Bob Dylan, bless his soul, sang a song called “I Feel a Change Comin’ On.” My life feels like Dylan’s song. Rough and uncertain and, even, oddly lovely in the midst. I am about to graduate college. It’s another big season over and done with. Friends are moving across the country, and my next steps are, for most part and for the first time, not prescribed.
Looking back on four years dedicated to ‘a university education,’ which, thankfully, tried to be holistic, I believe that it cultivated my ability to choose.
Some people, the ancients mostly, called this object of learning virtue. As I “leave the nursery,” as Dr. John Mark Reynolds puts it, and receive a diploma that unhooks my child leash (though I still sleep with a stuffed lamb, named Clementine), I’m really wondering, “Geesh, how am I going to live now?”
Growing up is about establishing and following through on worthwhile priorities. In college, I’ve learned how to live out the things that my parents taught me, like loving God, being kind, being honest. Simple, yet fundamental things. Pretty soon my choices start to matter and ripples will spread. I may get married. I may have children. I may choose to live where I’ve been planted, or I may uproot and move.
Somewhere between my first and second year of college I realized this power, the power of choosing. I could choose the people in my life. I was not a victim. I didn’t have to be best friends or committed to everyone who came across my path. I could decide to own my education, date this person, plant a garden, bake a pie, or build a house.
I now know that these choices are also not created equal.
Freedom is this paradox where you’re able to choose for yourself what is good. We’re human because we can choose. We’re not meant to be driven by gut instinct, and though we should pay attention to what we want, the beauty is that we don’t have to ‘have’ what we want. This freedom is the capacity to deeply consider and wrestle with our desires, but also, to align them to something other than our stomachs.
I, more often than not, feel caught and overwhelmed by the things I want. Sometimes the things I want are good for me, and sometimes they are unhelpful. And the solution is not to ignore them. Denial is precisely the catalyst and perpetuator of shame and guilt. No, we have to pay attention. But saying ‘yes’ isn’t always the best answer. Sometimes to say ‘no’ actually frees me up and allows me to be more fully myself. And this is the paradox. I am the first to say that choice is a fuzzy thing, and there are rarely clear options. But that doesn’t mean that good is elusive or unknowable.

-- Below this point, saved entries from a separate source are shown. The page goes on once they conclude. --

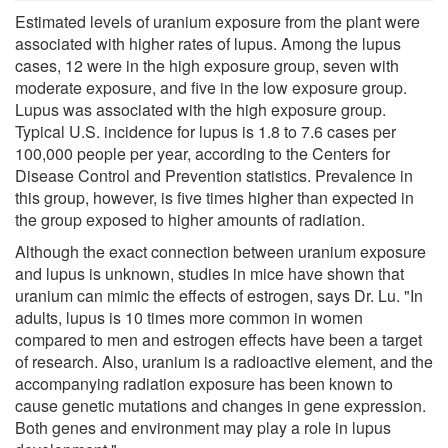
Estimated levels of uranium exposure from the plant were
associated with higher rates of lupus. Among the lupus
cases, 12 were in the high exposure group, seven with
moderate exposure, and five in the low exposure group.
Lupus was associated with the high exposure group.
Typical U.S. incidence for lupus is 1.8 to 7.6 cases per
100,000 people per year, according to the Centers for
Disease Control and Prevention statistics. Prevalence in
this group, however, is five times higher than expected in
the group exposed to higher amounts of radiation.
Although the exact connection between uranium exposure
and lupus is unknown, studies in mice have shown that
uranium can mimic the effects of estrogen, says Dr. Lu. "In
adults, lupus is 10 times more common in women
compared to men and estrogen effects have been a target
of research. Also, uranium is a radioactive element, and the
accompanying radiation exposure has been known to
cause genetic mutations and changes in gene expression.
Both genes and environment may play a role in lupus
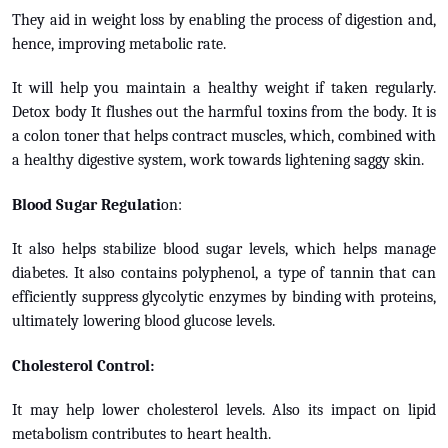
They aid in weight loss by enabling the process of digestion and,
hence, improving metabolic rate.
It will help you maintain a healthy weight if taken regularly.
Detox body It flushes out the harmful toxins from the body. It is
a colon toner that helps contract muscles, which, combined with
a healthy digestive system, work towards lightening saggy skin.
Blood Sugar Regulati
on:
It also helps stabilize blood sugar levels, which helps manage
diabetes. It also contains polyphenol, a type of tannin that can
efficiently suppress glycolytic enzymes by binding with proteins,
ultimately lowering blood glucose levels.
Cholesterol Control:
It may help lower cholesterol levels. Also its impact on lipid
metabolism contributes to heart health.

I think that there is a center of things, that within us, in our nous and in the world, there is a way of the universe, who is Christ. If we value our souls and others, too, we will value our choices. Christianity seems to be mostly about choice: the daily choice to love God, others, the world, oneself. The regimen I’m learning to live by is to be present in the moment. Only in the moment can I meet God or another.



How wise you are, Kelsey. Thank you for your words.
Thank you, Meg. What a good friend you are.